Logan Riggs comments on SAE vs. RepE

Logan Riggs 20 May 2025 13:57 UTC
6 points
0
“focus should no longer be put into SAEs...?”
I think we should still invest research into them BUT it depends on the research.
Less interesting research:
1. Applying SAEs to [X-model/field] (or Y-problem w/o any baselines)

More interesting research:
1. Problems w/ SAEs & possible solutions
  1. Feature supression (solved by post-training, gated-SAEs, & top-k)
  2. Feature absorption (possibly solved by Matryoshka SAEs)
  3. SAE’s don’t find the same features across seeds (maybe solved by constraining latents to the convex hull of the data)

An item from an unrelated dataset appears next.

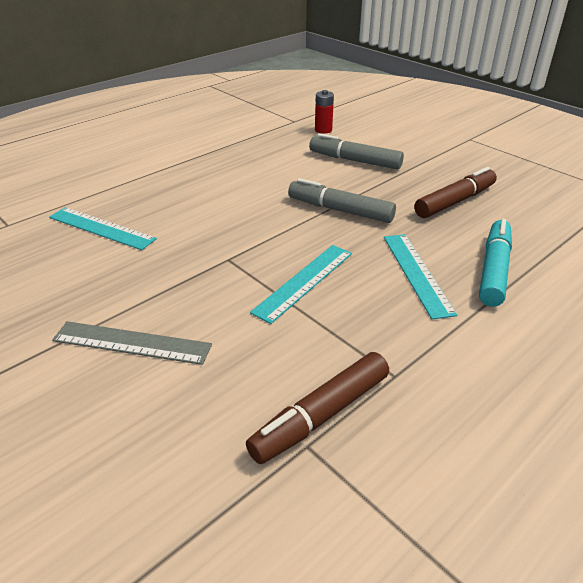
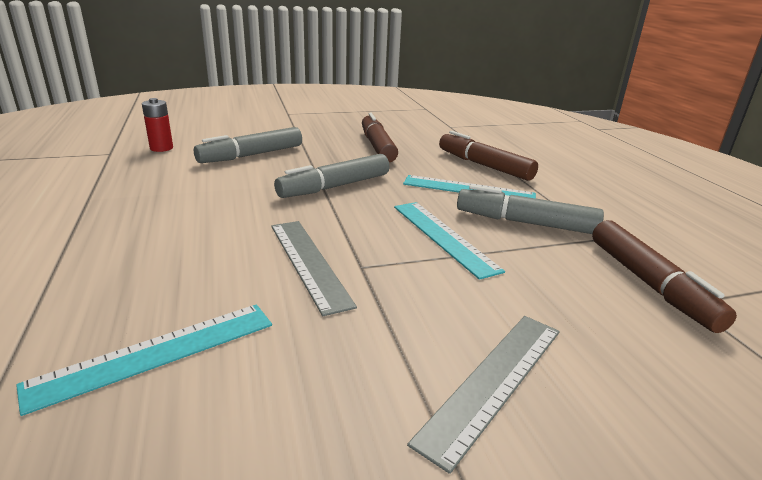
camera: 65 degrees left, 10 degrees down
turquoise marker [479,219,512,307] -> brown marker [439,131,538,181]
none -> grey ruler [271,221,357,316]
none -> grey marker [457,185,604,234]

  4. Dark-matter of SAEs (nothing AFAIK)
  5. Many more I’m likely forgetting/haven’t read
2. Comparing SAEs w/ strong baselines for solving specific problems
3. Using SAEs to test how true the linear representation hypothesis is
4. Changing SAE architecture to match the data
In general, I’m still excited about an unsupervised method that finds all the model’s features/functions. SAE’s are one possible option, but others are being worked on! (APD & L3D for a weight-based method)
Relatedly, I’m also excited about interpretable-from-scratch architectures that do lend themselves more towards mech-interp (or bottom-up in Dan’s language).